For anyone who wasn’t on hand to witness it the first time, Virulence might just seem like a couple kids screwing around with SST worship West Coast hardcore. So aside maybe from Greg Anderson having dug them way back in the mysterious period of history known as the “mid-‘80s,” what’s the deal with Southern Lord releasing the compilation If This Isn’t a Dream… 1985-1989 now?
The deal is that Virulence, aside from rolling in at the tail end of their scene’s golden age, were the direct predecessor of Fu Manchu, featuring original Fu members Scott Hill, Greg McCaughey, Mark Abshire and Ruben Romano (the latter two who would also go on to Nebula) as well as vocalist Ken Pucci, who according to the extensive liner notes included with the CD, went to college. He now has a new group with Abshire called No More Saints. For those who haven’t heard the band — talking about Virulence — their sound took the raucous hardcore of Black Flag and wound up blending it with thicker tones, particularly in the guitar, and spreading it out over tracks both extended and not. By the end of their short time together, it was pretty clear they were progressing past their simplistic, innocent beginnings into a different kind of band entirely.
If This Isn’t a Dream… 1985-1989 opens with eight studio tracks recorded in 1988, and they provide a great context for the live material to follow, which, as the kids say, is where it’s really at. While interesting, especially for a track like “The Curse,” which stretches over nine minutes, the studio material doesn’t have the same rawness of sound as the live material, taken from shows in 1989 and 1987. There is other demo material included from ’88, ’86 and ’85, resulting in a comprehensive, 20-song (one VOID cover) look at what the band was all about. As the disc goes on, backwards in time, the band gets progressively more primitive, but even in their first executions, there’s a perhaps unintentional individuality peeking through. Perhaps that’s just easy to read into it because of what the band went on to become.

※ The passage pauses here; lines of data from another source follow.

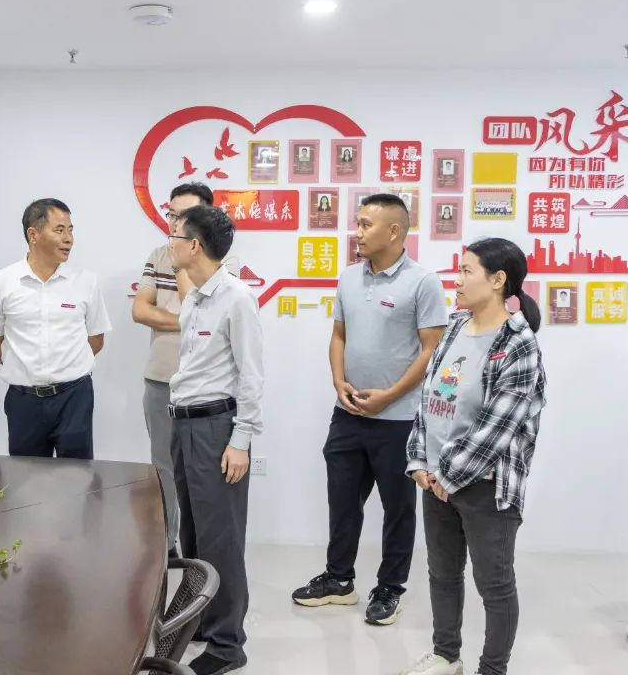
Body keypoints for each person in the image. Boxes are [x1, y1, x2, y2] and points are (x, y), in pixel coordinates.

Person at [292, 193, 447, 626]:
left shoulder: (423, 282)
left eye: (365, 224)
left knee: (398, 510)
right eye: (357, 223)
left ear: (394, 231)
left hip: (399, 420)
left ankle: (390, 587)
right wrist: (338, 380)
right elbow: (338, 335)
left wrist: (390, 394)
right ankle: (339, 579)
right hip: (348, 414)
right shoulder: (348, 278)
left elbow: (432, 351)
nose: (356, 232)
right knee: (342, 502)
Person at [401, 238, 547, 675]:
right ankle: (446, 655)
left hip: (485, 487)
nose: (457, 280)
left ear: (498, 280)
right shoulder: (454, 327)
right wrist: (420, 462)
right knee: (442, 574)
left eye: (467, 271)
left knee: (494, 585)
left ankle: (492, 668)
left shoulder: (519, 345)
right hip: (436, 480)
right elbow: (429, 401)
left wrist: (446, 474)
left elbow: (497, 429)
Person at [166, 205, 261, 675]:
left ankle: (227, 644)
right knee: (194, 533)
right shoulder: (195, 298)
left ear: (195, 245)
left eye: (175, 235)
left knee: (221, 538)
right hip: (183, 424)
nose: (170, 242)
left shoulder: (237, 298)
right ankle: (202, 621)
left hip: (215, 428)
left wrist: (240, 440)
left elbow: (251, 376)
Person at [132, 182, 237, 557]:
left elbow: (192, 302)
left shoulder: (225, 263)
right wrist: (186, 322)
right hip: (160, 377)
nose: (175, 222)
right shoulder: (157, 255)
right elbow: (140, 310)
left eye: (185, 216)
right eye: (172, 214)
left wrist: (183, 263)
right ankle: (167, 545)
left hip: (206, 390)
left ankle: (202, 553)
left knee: (202, 473)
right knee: (163, 467)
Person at [0, 198, 111, 459]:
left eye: (70, 230)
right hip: (23, 400)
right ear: (33, 235)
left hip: (74, 397)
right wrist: (24, 364)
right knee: (25, 477)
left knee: (77, 475)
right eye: (59, 230)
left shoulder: (86, 282)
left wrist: (66, 366)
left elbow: (96, 339)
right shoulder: (1, 282)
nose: (68, 239)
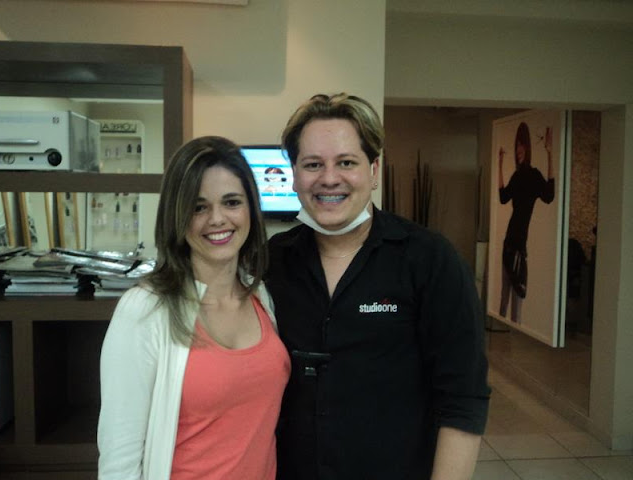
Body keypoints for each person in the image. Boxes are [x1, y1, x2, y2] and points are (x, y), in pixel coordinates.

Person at [266, 93, 490, 480]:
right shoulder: (271, 261)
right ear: (295, 174)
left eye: (346, 162)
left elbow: (463, 397)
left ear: (373, 171)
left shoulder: (429, 260)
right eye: (313, 164)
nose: (329, 178)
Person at [98, 136, 291, 480]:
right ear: (177, 215)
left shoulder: (260, 295)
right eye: (198, 207)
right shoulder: (144, 309)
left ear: (251, 208)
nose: (217, 219)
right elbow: (119, 459)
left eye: (232, 202)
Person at [498, 122, 555, 323]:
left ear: (527, 147)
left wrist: (549, 153)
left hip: (519, 246)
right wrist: (499, 165)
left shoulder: (534, 175)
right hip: (509, 242)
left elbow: (549, 195)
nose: (518, 150)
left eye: (521, 145)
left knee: (518, 295)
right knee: (504, 296)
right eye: (516, 146)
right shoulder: (517, 176)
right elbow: (503, 197)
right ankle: (499, 335)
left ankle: (513, 334)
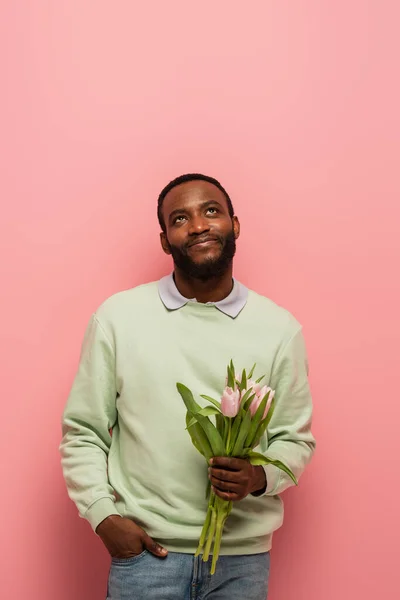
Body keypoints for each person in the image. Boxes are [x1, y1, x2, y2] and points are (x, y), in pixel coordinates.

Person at [60, 173, 315, 599]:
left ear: (235, 225)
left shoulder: (278, 329)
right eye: (181, 218)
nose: (198, 225)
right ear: (165, 240)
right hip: (146, 559)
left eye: (211, 211)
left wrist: (257, 476)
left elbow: (295, 441)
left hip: (242, 564)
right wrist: (103, 517)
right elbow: (83, 432)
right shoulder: (119, 319)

That maybe being the case, anyone who’s ever gotten down with The First Four Years or the self-titled Saint Vitus record should be able to understand where Virulence were coming from, and whether or not you’re necessarily a fan of Fu Manchu, the lumbering appeal of these surfer kids getting together with some serious heaviness speaks for itself. In the liner notes, Scott Hill discusses their nomadic practice routine, going from one member’s parents’ house to another’s, playing until the cops came or neighbors complained. There’s an immediacy and recklessness even in the slowest material on here (they also profess their love for BL’AST), and I think that might be part of it. Whatever the case, Virulence’s If This Isn’t a Dream… 1985-1989 not only shines light on the beginnings of Fu Manchu, but is a satisfying listen in its own right, whether or not you’re tackling it for the historical value.